Keine Heilige Messe, kein Kindergarten, kein Gebetskreis, kein Babysitter, kein Spielplatz – ist das überhaupt möglich? Was tun wir dann? Diese Fragen beschäftigten uns zu Beginn der Corona Zeit. Heute, rund 7 Wochen später, blicken wir auf so manche Herausforderung, Traurigkeit oder Einsamkeit. Vor allem aber auf eine erfüllte, fröhliche Zeit fernab von Langeweile. Sie hat uns sicherlich auch vieles abverlangt, aber mit Kreativität und Durchhaltevermögen wurde uns jede Menge Wachstum geschenkt. Wir sehen das sehr schnell, wenn wir unsere ältere Tochter an die Messlatte stellen, die Haare unserer Jüngeren bürsten oder gemeinsam die Minigurken im Hochbeet bewundern. Wir sehen es aber auch wenn wir etwas tiefer blicken und davon wollen wir euch erzählen.


Kreativität wächst
Plötzlich ohne Kindergarten war ich als Mama in der Situation für Vormittagsrituale, Bastelarbeiten und Musik zu sorgen.
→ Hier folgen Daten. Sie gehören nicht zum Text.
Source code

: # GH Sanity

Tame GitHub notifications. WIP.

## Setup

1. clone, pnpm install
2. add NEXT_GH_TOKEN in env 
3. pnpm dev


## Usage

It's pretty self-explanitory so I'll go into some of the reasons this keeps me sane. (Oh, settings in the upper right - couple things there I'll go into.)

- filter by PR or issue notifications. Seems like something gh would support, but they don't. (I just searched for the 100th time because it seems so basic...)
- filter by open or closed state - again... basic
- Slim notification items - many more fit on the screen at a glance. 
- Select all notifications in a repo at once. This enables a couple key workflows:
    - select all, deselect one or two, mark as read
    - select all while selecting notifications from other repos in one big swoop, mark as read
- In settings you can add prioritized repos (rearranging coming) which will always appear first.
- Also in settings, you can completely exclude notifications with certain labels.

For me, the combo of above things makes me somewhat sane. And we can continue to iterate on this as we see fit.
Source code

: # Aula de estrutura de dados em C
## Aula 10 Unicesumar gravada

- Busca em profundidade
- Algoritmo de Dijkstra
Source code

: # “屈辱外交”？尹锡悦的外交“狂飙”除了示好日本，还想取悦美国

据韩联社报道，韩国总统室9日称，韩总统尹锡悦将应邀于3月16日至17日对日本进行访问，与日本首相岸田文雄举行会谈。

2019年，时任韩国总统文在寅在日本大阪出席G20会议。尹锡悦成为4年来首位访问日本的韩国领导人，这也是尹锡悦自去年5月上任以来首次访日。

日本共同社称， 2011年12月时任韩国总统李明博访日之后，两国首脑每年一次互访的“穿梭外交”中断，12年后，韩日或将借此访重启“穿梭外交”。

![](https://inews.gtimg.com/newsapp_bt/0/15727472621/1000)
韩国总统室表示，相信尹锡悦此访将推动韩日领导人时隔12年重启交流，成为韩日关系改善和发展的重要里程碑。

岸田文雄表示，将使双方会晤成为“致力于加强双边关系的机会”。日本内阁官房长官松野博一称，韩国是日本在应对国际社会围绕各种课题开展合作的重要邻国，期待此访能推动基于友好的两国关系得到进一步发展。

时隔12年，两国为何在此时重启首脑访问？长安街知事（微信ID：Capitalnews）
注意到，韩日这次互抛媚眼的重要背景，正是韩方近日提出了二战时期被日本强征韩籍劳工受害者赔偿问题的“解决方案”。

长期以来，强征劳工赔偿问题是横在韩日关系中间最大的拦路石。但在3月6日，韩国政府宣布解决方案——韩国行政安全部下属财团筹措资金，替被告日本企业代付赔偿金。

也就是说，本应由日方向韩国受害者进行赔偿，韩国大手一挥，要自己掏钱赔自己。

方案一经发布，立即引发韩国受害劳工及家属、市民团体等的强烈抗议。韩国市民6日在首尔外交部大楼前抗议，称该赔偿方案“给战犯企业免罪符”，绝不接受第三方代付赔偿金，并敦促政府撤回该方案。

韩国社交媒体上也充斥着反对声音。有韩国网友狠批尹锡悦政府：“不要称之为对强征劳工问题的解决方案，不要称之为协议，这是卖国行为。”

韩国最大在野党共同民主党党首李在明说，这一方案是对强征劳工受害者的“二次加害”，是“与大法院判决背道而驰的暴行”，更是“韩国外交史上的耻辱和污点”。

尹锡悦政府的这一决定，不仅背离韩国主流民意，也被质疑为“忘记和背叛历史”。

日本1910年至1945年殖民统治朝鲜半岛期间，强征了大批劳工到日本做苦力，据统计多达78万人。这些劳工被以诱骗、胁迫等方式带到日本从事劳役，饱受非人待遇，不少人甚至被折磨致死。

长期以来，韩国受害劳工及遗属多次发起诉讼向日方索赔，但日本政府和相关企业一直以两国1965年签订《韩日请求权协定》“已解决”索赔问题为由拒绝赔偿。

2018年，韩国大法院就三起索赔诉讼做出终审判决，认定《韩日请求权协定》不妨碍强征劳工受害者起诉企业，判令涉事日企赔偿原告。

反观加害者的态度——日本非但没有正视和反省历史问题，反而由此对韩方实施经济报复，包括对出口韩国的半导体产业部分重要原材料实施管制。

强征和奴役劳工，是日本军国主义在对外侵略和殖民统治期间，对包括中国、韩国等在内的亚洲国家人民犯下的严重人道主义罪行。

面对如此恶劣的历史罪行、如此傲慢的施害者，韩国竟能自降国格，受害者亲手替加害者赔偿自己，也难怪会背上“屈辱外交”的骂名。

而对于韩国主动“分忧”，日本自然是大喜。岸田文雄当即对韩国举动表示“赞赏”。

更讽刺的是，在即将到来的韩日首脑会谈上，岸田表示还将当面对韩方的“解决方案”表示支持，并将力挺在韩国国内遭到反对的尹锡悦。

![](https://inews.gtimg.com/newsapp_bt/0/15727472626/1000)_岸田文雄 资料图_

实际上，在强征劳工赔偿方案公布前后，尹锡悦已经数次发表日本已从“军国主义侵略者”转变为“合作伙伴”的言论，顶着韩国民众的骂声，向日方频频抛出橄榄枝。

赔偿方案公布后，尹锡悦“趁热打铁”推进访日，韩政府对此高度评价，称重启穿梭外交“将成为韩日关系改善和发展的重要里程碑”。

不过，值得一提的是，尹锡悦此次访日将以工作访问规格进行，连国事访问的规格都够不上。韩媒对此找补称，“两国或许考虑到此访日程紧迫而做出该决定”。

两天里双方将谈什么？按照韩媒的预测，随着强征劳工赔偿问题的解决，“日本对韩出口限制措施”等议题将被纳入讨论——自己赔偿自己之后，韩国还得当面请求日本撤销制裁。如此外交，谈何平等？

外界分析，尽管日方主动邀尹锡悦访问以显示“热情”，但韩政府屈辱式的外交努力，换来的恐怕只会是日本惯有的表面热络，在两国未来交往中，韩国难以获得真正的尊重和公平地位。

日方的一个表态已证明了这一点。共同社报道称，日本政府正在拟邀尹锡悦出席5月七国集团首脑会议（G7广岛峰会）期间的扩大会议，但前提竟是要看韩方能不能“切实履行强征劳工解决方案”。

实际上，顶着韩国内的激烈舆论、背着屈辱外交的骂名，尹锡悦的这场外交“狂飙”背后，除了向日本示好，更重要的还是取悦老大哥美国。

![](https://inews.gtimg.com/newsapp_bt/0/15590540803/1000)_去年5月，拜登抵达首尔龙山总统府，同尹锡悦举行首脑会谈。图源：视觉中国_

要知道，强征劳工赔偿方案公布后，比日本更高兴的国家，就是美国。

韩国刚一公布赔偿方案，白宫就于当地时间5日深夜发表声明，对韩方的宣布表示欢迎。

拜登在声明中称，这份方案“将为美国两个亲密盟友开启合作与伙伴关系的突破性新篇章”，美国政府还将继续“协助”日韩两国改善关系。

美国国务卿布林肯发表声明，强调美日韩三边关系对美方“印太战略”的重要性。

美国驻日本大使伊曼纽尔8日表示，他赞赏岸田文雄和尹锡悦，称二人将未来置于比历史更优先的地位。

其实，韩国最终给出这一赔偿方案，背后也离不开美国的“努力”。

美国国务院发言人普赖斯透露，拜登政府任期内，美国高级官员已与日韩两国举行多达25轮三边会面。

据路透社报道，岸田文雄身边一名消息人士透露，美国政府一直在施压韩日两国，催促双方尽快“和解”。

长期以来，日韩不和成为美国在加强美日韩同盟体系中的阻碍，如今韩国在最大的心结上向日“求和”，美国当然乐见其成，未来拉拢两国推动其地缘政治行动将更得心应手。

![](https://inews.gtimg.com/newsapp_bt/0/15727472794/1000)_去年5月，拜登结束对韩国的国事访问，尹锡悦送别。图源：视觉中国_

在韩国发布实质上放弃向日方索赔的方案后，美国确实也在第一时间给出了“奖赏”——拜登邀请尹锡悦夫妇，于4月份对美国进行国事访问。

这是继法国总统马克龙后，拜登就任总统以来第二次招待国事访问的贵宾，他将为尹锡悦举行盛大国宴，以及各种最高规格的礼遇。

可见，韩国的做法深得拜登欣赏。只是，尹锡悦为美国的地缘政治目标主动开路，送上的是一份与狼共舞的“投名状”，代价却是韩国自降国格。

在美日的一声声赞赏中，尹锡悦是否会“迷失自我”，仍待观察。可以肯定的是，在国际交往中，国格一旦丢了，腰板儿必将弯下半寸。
Ausgerüstet mit Kindergartennewsletter und Tipps von Pädagogen aus Familien- und Freundeskreis legten wir los und ließen nichts aus: Experimente, Salzteig, Rasierschaumbilder, Knetseife, Holzkreuze, bemalte Ostereier oder verzierte Osterkerzen. Auch beim Kochen und Backen tobten wir uns so richtig aus und merkten wie gut uns diese Dosis an Kreativität tut.


Natur wächst
Ohne Spielplatzbesuche legten wir Kilometer zu Fuß oder mit den Fahrrädern zurück, durchstreiften  Wälder, entdeckten Inseln im Bach, Buchten zum Steine werfen, Bäume zum Klettern und so viele Wege in unserer Umgebung, die wir sonst gar nicht wahrgenommen haben, die aber vor Ruhe und Schönheit strotzen. Und nebenbei entdeckten wir wie weit unsere Kinder gehen oder Radfahren können und wie gut es tut ohne Hektik einfach loszumarschieren.


Entfaltung wächst
Wir haben sie in unserem Herzen, die Dinge, die doch so nett wären, für die aber nie Zeit bleibt obwohl das Material längst zu Hause liegt. Nun war die Zeit für diese Dinge gekommen: Wir lackierten einen Schreibtisch für den Schulanfang im Herbst, bauten ein Hochbeet, eine Kletterwand im Garten, einen Werkstatttisch, räumten um und hängten neue Bilder auf.


Glaube wächst
Sehr schnell war uns klar, dass wir ohne Heilige Messe und Gebetskreis nicht leben konnten. Mit den Kindern machten wir Morgengebet, durchlebten die Ostergeschichte. Gemeinsam mit unserem Pfarrteam gestalteten wir sogar 2 Online-Kinderwortgottesdienste. Einmal in der Woche treffen wir uns per Skype mit unseren Freunden zum gemeinsamen Gebet. Und des Sonntags wird unser Wohnzimmer zur Kirche umfunktioniert und wir verfolgen gemeinsam per Livestream die Messe. Hier durften wir am Schnellsten Früchte sehen. Während unsere Kinder früher beim Abendgebet gerne zuhörten, bringen sie sich nun aktiv mit ihren Bitten und Dank ein und zu Ostern liefen sie Halleluja singend durchs Haus.


Gemeinschaft wächst
Obwohl wir sonst nicht so engen Kontakt mit der Großfamilie haben, versorgen wir unsere Familien und enge Freunde nun wöchentlich mit Fotos unserer Erlebnisse und kleinen Nachrichten. Unser Netz reicht bis nach Mexiko, wo gerade eine unserer Kusinen arbeitet. Zu Ostern haben wir viele Briefe und Pakete mit unseren Bastelarbeiten versendet und so unsere Freude geteilt.


Schwesternliebe wächst
Angesichts fehlender Spielpartner haben unsere beiden Mädels zu unserer  Freude entdeckt, dass sie den größten Schatz direkt vor der Nase haben: sich selbst. Nicht selten trifft man sie nun Händehaltend an.
Ja, Corona hat unser Leben auf den Kopf gestellt, aber Gott hat uns seine Fülle dazu geschenkt.